Gideon lo empaquetó todo en bolsas zip, las etiquetó y luego las ordenó y las apiló en una maleta Pelican que había comprado para la ocasión. Se reclinó en la silla. «¡Maldita sea!», murmuró, exasperado. Aquello estaba resultando muy pesado. Sin embargo, pensar en el dinero que Glinn le había prometido lo animó un poco.

Le quedaba el trabajo «interior». No creía que fuera a encontrar nada; no obstante, debía obrar metódicamente. Pero antes le faltaba una cosa: música para buscar en las entrañas. Algo un poco más tranquilo. Se decidió por Air, de Cecil Taylor.

Cogió el sobre marrón de la mesilla de noche: el lote completo de radiografías que le habían hecho a Wu y al que tenía derecho en su condición de «pareja estable». Retiró la pantalla de la lámpara y las fue colocando delante de la bombilla, estudiándolas lentamente con una lupa. La cabeza, la parte superior del torso y los brazos estaban limpios, pero cuando llegó a la zona media, el corazón le dio un vuelco: allí había una pequeña mancha que indicaba la presencia de algo metálico. La examinó detenidamente con la lupa y se llevó un chasco. En efecto, se trataba de un pequeño trozo de metal, pero no era más que un fragmento retorcido que se le había clavado a consecuencia del accidente. No era ningún microchip ni un diminuto contenedor metálico ni un artilugio de espías.

Tampoco encontró nada en el estómago ni en los intestinos que indicara la presencia de un balón gástrico o de algún objeto que pudiera servir para guardar algo. El recto estaba igualmente limpio.

Cuando examinó las radiografías de las piernas se le pusieron los pelos de punta. Las imágenes estaban llenas de trozos de metal que aparecían como manchas blancas junto con otras más oscuras que dedujo serían fragmentos de vidrio y plástico. Las placas habían sido tomadas desde distintos ángulos, de modo que pudo hacerse una idea aproximada de la forma de cada trozo. Ninguno de ellos se parecía ni remotamente a un chip, una microcápsula o un dispositivo de almacenaje.

Volvió a ver mentalmente al tímido científico bajando por la escalera mecánica del aeropuerto con aire asustado y serio, menudo pero valiente.
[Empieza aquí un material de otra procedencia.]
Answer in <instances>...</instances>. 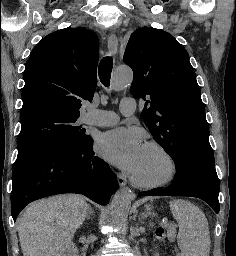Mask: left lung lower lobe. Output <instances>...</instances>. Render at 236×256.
<instances>
[{"mask_svg":"<svg viewBox=\"0 0 236 256\" xmlns=\"http://www.w3.org/2000/svg\"><path fill=\"white\" fill-rule=\"evenodd\" d=\"M176 171L177 173L169 187L144 191L138 196L197 197L207 202L216 213L219 212V179L214 160L190 157L184 159L180 165H176Z\"/></svg>","mask_w":236,"mask_h":256,"instance_id":"left-lung-lower-lobe-1","label":"left lung lower lobe"}]
</instances>
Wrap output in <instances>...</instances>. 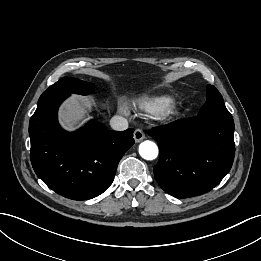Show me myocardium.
<instances>
[{"instance_id": "1", "label": "myocardium", "mask_w": 261, "mask_h": 261, "mask_svg": "<svg viewBox=\"0 0 261 261\" xmlns=\"http://www.w3.org/2000/svg\"><path fill=\"white\" fill-rule=\"evenodd\" d=\"M179 114V108L174 103H169L160 111V118L168 121L174 119Z\"/></svg>"}]
</instances>
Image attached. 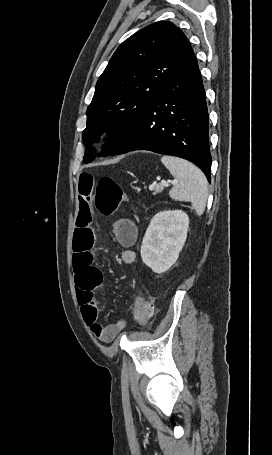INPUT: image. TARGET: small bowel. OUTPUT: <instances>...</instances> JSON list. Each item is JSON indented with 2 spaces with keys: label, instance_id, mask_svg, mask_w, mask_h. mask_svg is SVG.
Wrapping results in <instances>:
<instances>
[{
  "label": "small bowel",
  "instance_id": "small-bowel-1",
  "mask_svg": "<svg viewBox=\"0 0 272 455\" xmlns=\"http://www.w3.org/2000/svg\"><path fill=\"white\" fill-rule=\"evenodd\" d=\"M96 187L95 176L83 172L78 178L79 213L74 233L73 268L76 275V290L83 318L92 333L105 343L111 342L123 329L124 321L102 325L98 322V298L102 293L104 279L95 265L93 245L94 233L91 227L92 212L90 200ZM114 236L122 248L121 260L133 264L136 254L132 246L137 240V228L129 219H119L113 225Z\"/></svg>",
  "mask_w": 272,
  "mask_h": 455
}]
</instances>
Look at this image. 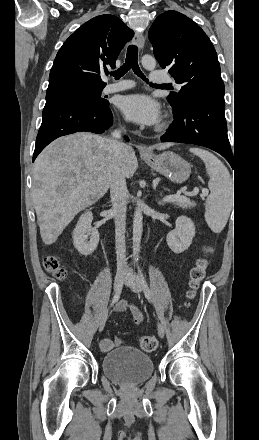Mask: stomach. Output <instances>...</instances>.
<instances>
[{
    "instance_id": "stomach-1",
    "label": "stomach",
    "mask_w": 259,
    "mask_h": 440,
    "mask_svg": "<svg viewBox=\"0 0 259 440\" xmlns=\"http://www.w3.org/2000/svg\"><path fill=\"white\" fill-rule=\"evenodd\" d=\"M144 160L153 170L175 183L185 182L191 173L190 164L171 151H164L152 157L144 156Z\"/></svg>"
}]
</instances>
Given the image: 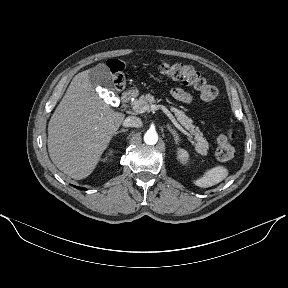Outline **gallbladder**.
<instances>
[{
  "label": "gallbladder",
  "mask_w": 288,
  "mask_h": 288,
  "mask_svg": "<svg viewBox=\"0 0 288 288\" xmlns=\"http://www.w3.org/2000/svg\"><path fill=\"white\" fill-rule=\"evenodd\" d=\"M89 80L93 86H102L108 90H113L111 73L104 63H99L89 70Z\"/></svg>",
  "instance_id": "bac80fb5"
}]
</instances>
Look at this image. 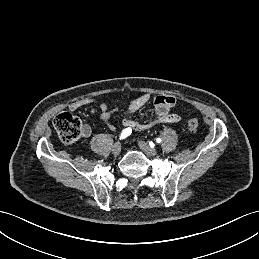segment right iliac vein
<instances>
[{"label":"right iliac vein","instance_id":"63e3f726","mask_svg":"<svg viewBox=\"0 0 259 259\" xmlns=\"http://www.w3.org/2000/svg\"><path fill=\"white\" fill-rule=\"evenodd\" d=\"M120 152H121V143L117 142L112 147V154L114 156H118L120 154Z\"/></svg>","mask_w":259,"mask_h":259}]
</instances>
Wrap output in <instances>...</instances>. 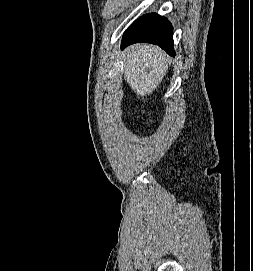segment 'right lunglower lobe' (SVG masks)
I'll return each mask as SVG.
<instances>
[{
    "mask_svg": "<svg viewBox=\"0 0 253 271\" xmlns=\"http://www.w3.org/2000/svg\"><path fill=\"white\" fill-rule=\"evenodd\" d=\"M137 42L159 45L174 56L173 30L171 23L157 14H147L137 19L124 33L121 48Z\"/></svg>",
    "mask_w": 253,
    "mask_h": 271,
    "instance_id": "98d812e1",
    "label": "right lung lower lobe"
}]
</instances>
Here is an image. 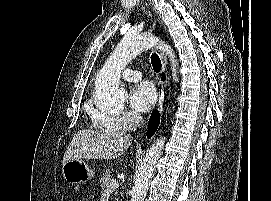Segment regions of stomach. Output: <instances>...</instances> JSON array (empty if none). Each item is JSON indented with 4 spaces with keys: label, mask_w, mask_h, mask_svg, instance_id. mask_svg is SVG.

Por primera vez, Gideon pensó en el riesgo que ese hombre había corrido. ¿Por qué lo había hecho? Sería un milagro si algún día conseguía volver a caminar. Eso suponiendo que sobreviviera. Wu había entrado en coma en el hospital y había sido necesario perforarle la cabeza para aliviarle la presión craneal. Gideon se dijo que no había presenciado un accidente, sino un intento de asesinato. En realidad, no. Contando al taxista y a los numerosos transeúntes muertos, había sido un asesinato múltiple.

Apartó aquellos pensamientos de su mente y guardó las radiografías en el sobre. Se levantó y fue hasta la ventana. Se había hecho tarde. El sol se ponía, iluminando con sus últimos rayos la calle Cincuenta y uno, donde los peatones proyectaban alargadas sombras.

Había llegado a un callejón sin salida. O al menos eso parecía. Y a partir de ahí ¿qué?

El gruñido de su estómago le recordó que era hora de darle algo más que café. Algo bueno. Cogió el teléfono, marcó la extensión del servicio de habitaciones y encargó una docena de ostras.